# Excerpt provided:
# Newbie - Trying to get my head around Sperm Donation



## Plaid (Apr 15, 2014)

Hello there, 

I thought I would introduce myself and hopefully get some words of wisdom from fertility friends!

As of a few months ago, I knew nothing about the world of infertility/IVF/Sperm donation, and to be honest, reading some of the forum and support group posts has just got my more scared that I am at the beginning of a very long and painful emotional marathon. I feel like I am on mile one, and reading the stories of people at mile 20 (several failed IVF cycles in)  makes me wonder if i will ever get there! 

My husband was recently diagnosed with a micro-deletion of the Y Chromosome (azfc) last month. This means he will never be able to reproduce naturally, but there is a chance (30% we are told) that through an operation, they might be able to find some usable sperm in the testicles for use in IVF. 

The odd's aren't really in our favour so it's been suggested that we start thinking about Sperm Donation as our next option. My husband has some brothers who we asked whether they would consider donating. They said no, that it would be to psychologically difficult for them. Maybe they are right and that it would cause more problems that it would solve, but we are disappointed they wouldn't even consider it, as obviously this would be the closest genetic link to my husband we could get. This leaves us with Sperm Donation from a Sperm Bank. 

Ideally we go into my husband's operation, coordinate it with IVF for me, so that if there is sperm we can use it fresh, and if there isn't sperm we are ready to go with a Sperm donor so that they IVF cycle isn't wasted. (i also have Polycystic Ovaries so the whole IVF thing might be less straightforward). How are we going to psychologically get our heads around this - gearing ourselves up to be happy with a donor sperm, when we are obviously going to be holding out hope that the operation is successful and we don;t have to use it?!

My main concern with donor sperm is - what kind of people donate? how can I possible know that they aren't a psychopath and are vaguely intelligent/attractive?? That may sound bad to say, but this is my major concern. Obviously i am very upset that I may not be able to have my husband's child, but I think I would just be very concerned how this child would turn out knowing nothing about the donor. I know there are some websites where you can see a picture/more info, but does this really help get over the fact that it's a totally unknown person?

Has anyone else had these kind of concerns about the process, and how did you get your heads around it? Any suggestions for Sperm Donor sites that are better than others? Has anyone been through this operation and been successful/unsuccessful?
Any words of wisdom or encouragement from people going through a similar thing would be hugely helpful! 
Plaid


----------



## Bumble Bus (Apr 23, 2013)

# Data extracts:
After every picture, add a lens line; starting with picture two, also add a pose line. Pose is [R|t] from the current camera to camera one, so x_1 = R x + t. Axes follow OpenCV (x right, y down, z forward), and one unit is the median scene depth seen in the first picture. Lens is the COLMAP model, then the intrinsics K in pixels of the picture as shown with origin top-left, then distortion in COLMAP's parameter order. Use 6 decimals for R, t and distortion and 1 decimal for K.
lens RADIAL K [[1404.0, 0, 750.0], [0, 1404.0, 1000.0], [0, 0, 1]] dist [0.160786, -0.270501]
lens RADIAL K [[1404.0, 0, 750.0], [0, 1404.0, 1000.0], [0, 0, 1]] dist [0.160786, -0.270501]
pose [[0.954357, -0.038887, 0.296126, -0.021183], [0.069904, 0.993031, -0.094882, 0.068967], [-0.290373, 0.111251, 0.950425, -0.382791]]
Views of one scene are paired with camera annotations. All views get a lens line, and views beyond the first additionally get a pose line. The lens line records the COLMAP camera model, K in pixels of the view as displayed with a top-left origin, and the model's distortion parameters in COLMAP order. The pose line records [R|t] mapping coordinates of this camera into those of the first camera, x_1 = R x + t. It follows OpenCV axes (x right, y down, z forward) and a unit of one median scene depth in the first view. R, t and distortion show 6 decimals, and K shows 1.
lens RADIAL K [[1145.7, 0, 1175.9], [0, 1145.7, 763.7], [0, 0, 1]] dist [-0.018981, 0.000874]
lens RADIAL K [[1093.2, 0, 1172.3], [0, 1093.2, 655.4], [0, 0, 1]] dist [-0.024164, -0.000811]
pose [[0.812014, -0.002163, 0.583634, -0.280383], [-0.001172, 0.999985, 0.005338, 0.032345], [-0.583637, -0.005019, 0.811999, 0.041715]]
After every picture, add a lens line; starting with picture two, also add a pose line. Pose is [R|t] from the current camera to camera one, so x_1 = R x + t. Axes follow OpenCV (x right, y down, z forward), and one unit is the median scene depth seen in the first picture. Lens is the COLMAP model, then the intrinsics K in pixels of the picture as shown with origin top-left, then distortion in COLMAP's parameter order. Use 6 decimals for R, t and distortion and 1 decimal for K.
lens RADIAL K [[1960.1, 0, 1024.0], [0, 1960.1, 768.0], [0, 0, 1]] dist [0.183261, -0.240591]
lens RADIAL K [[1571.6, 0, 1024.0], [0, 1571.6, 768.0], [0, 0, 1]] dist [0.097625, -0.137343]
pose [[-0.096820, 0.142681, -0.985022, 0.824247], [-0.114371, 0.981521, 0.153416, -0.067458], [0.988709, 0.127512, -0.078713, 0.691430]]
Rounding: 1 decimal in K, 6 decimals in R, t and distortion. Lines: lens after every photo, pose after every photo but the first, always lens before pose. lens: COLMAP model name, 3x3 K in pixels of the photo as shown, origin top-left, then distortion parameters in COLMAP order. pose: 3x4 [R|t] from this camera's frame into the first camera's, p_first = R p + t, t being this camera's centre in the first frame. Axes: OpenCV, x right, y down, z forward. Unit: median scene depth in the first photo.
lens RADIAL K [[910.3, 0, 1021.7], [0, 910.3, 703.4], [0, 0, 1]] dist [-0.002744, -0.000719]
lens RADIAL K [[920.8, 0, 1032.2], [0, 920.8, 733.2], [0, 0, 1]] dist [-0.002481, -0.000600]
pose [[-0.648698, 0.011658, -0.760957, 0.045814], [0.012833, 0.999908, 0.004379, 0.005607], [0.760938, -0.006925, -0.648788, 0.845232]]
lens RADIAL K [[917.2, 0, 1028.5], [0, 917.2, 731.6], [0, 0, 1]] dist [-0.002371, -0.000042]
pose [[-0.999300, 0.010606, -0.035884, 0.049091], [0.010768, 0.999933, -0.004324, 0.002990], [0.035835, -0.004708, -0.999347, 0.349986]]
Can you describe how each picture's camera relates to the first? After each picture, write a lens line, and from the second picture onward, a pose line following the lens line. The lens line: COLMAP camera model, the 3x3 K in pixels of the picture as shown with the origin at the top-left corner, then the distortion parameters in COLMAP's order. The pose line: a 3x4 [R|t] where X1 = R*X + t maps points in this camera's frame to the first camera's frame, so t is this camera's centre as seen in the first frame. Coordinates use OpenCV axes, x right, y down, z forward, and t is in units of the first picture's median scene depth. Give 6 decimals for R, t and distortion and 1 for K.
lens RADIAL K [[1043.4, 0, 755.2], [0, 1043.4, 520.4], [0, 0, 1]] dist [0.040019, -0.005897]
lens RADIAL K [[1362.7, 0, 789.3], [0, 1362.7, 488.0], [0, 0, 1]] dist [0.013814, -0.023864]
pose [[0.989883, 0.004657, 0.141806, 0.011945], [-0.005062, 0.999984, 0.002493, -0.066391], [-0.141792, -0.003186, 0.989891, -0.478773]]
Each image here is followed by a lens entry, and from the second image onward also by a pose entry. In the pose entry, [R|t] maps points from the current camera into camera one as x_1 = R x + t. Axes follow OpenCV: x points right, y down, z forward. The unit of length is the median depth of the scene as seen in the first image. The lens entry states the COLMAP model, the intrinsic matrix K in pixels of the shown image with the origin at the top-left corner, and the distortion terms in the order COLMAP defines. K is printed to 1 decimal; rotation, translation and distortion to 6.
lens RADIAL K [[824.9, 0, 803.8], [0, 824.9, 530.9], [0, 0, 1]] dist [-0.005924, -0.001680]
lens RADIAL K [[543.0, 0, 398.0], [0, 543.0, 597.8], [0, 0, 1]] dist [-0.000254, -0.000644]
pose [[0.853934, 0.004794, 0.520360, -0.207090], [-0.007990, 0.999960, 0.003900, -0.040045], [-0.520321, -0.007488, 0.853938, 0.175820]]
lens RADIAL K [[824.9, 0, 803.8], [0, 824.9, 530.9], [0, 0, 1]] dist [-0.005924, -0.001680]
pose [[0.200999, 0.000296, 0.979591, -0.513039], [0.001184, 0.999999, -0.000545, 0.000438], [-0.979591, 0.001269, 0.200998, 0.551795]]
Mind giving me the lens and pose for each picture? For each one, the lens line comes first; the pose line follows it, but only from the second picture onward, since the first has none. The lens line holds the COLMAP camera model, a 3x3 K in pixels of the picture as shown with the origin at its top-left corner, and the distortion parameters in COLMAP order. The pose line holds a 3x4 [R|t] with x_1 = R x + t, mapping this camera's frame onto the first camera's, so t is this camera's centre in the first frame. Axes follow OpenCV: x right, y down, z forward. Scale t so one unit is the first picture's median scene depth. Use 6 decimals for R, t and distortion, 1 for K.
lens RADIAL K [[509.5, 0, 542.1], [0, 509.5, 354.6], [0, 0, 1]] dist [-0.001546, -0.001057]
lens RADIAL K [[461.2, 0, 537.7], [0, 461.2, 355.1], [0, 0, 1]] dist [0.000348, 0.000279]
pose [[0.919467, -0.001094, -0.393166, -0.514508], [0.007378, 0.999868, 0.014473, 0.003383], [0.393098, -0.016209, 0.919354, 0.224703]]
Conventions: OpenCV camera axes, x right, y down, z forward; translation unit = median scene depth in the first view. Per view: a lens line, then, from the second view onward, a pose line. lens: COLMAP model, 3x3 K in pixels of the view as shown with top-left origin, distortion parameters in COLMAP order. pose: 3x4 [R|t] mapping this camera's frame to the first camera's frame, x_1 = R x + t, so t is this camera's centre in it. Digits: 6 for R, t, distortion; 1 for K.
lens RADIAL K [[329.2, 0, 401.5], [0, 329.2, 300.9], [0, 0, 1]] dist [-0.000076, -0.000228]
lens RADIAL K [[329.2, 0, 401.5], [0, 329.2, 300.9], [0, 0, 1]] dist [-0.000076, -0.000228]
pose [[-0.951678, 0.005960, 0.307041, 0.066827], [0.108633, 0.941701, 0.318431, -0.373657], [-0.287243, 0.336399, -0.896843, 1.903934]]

# Task objective:
Copy the forum post from "# Newbie - Trying" to "use in IVF.", word for word.

# Task output:
# Newbie - Trying to get my head around Sperm Donation



## Plaid (Apr 15, 2014)

Hello there, 

I thought I would introduce myself and hopefully get some words of wisdom from fertility friends!

As of a few months ago, I knew nothing about the world of infertility/IVF/Sperm donation, and to be honest, reading some of the forum and support group posts has just got my more scared that I am at the beginning of a very long and painful emotional marathon. I feel like I am on mile one, and reading the stories of people at mile 20 (several failed IVF cycles in)  makes me wonder if i will ever get there! 

My husband was recently diagnosed with a micro-deletion of the Y Chromosome (azfc) last month. This means he will never be able to reproduce naturally, but there is a chance (30% we are told) that through an operation, they might be able to find some usable sperm in the testicles for use in IVF.